Department of Biology, American University of Beirut, Beirut, Lebanon.
PLoS Pathog. 2012;8(11):e1003029. doi: 10.1371/journal.ppat.1003029. Epub 2012 Nov 15.
Mosquito immunity studies have focused mainly on characterizing immune effector mechanisms elicited against parasites, bacteria and more recently, viruses. However, those elicited against entomopathogenic fungi remain poorly understood, despite the ubiquitous nature of these microorganisms and their unique invasion route that bypasses the midgut epithelium, an important immune tissue and physical barrier. Here, we used the malaria vector Anopheles gambiae as a model to investigate the role of melanization, a potent immune effector mechanism of arthropods, in mosquito defense against the entomopathogenic fungus Beauveria bassiana, using in vivo functional genetic analysis and confocal microscopy. The temporal monitoring of fungal growth in mosquitoes injected with B. bassiana conidia showed that melanin eventually formed on all stages, including conidia, germ tubes and hyphae, except the single cell hyphal bodies. Nevertheless, melanin rarely aborted the growth of any of these stages and the mycelium continued growing despite being melanized. Silencing TEP1 and CLIPA8, key positive regulators of Plasmodium and bacterial melanization in A. gambiae, abolished completely melanin formation on hyphae but not on germinating conidia or germ tubes. The detection of a layer of hemocytes surrounding germinating conidia but not hyphae suggested that melanization of early fungal stages is cell-mediated while that of late stages is a humoral response dependent on TEP1 and CLIPA8. Microscopic analysis revealed specific association of TEP1 with surfaces of hyphae and the requirement of both, TEP1 and CLIPA8, for recruiting phenoloxidase to these surfaces. Finally, fungal proliferation was more rapid in TEP1 and CLIPA8 knockdown mosquitoes which exhibited increased sensitivity to natural B. bassiana infections than controls. In sum, the mosquito melanization response retards significantly B. bassiana growth and dissemination, a finding that may be exploited to design transgenic fungi with more potent bio-control activities against mosquitoes.
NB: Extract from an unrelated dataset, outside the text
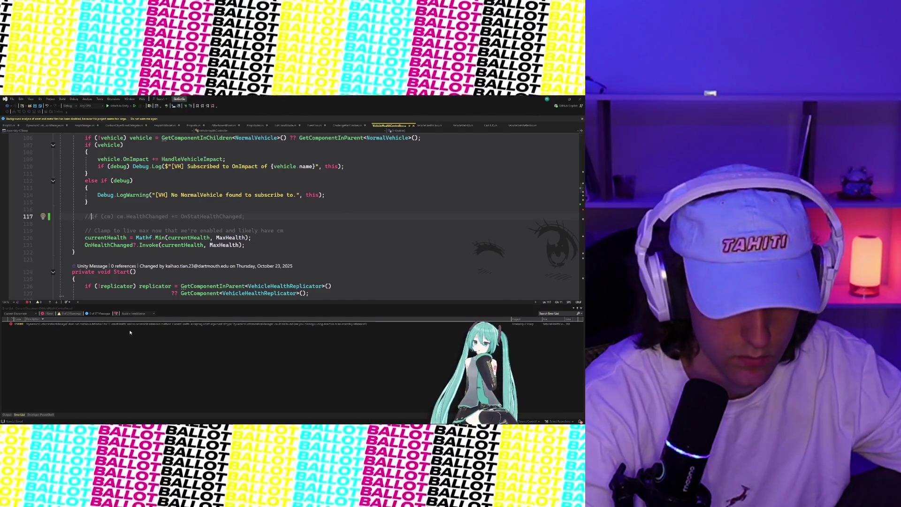
{"action": "double_click", "coordinate": [132, 325]}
蚊虫免疫研究主要集中于描述针对寄生虫、细菌以及最近的病毒的免疫效应机制。然而,尽管这些微生物无处不在,且其独特的入侵途径绕过了中肠上皮这一重要的免疫组织和物理屏障,但针对昆虫病原真菌的免疫反应仍知之甚少。在这里,我们使用疟蚊 Anopheles gambiae 作为模型,通过体内功能遗传分析和共聚焦显微镜,研究了黑化这一有效的节肢动物免疫效应机制在蚊虫防御昆虫病原真菌绿僵菌 Beauveria bassiana 中的作用。在注射绿僵菌分生孢子的蚊子中,对真菌生长的时间监测表明,黑色素最终在所有阶段形成,包括分生孢子、芽管和菌丝,除了单细胞菌丝体。然而,黑色素很少能阻止这些阶段中的任何一个的生长,并且即使被黑化,菌丝仍继续生长。沉默 A. gambiae 中 Plasmodium 和细菌黑化的关键正调控因子 TEP1 和 CLIPA8,完全消除了菌丝上的黑色素形成,但对萌发的分生孢子或芽管没有影响。检测到一层围绕萌发分生孢子但不围绕菌丝的血细胞表明,早期真菌阶段的黑化是细胞介导的,而晚期阶段的黑化是依赖于 TEP1 和 CLIPA8 的体液反应。显微镜分析显示,TEP1 与菌丝表面特异性结合,并且需要 TEP1 和 CLIPA8 将酚氧化酶招募到这些表面。最后,TEP1 和 CLIPA8 敲低的蚊子中真菌增殖更快,与对照相比,这些蚊子对天然绿僵菌感染的敏感性增加。总之,蚊子的黑化反应显著减缓了绿僵菌的生长和传播,这一发现可能被用来设计具有更强生物控制活性的转基因真菌来对抗蚊子。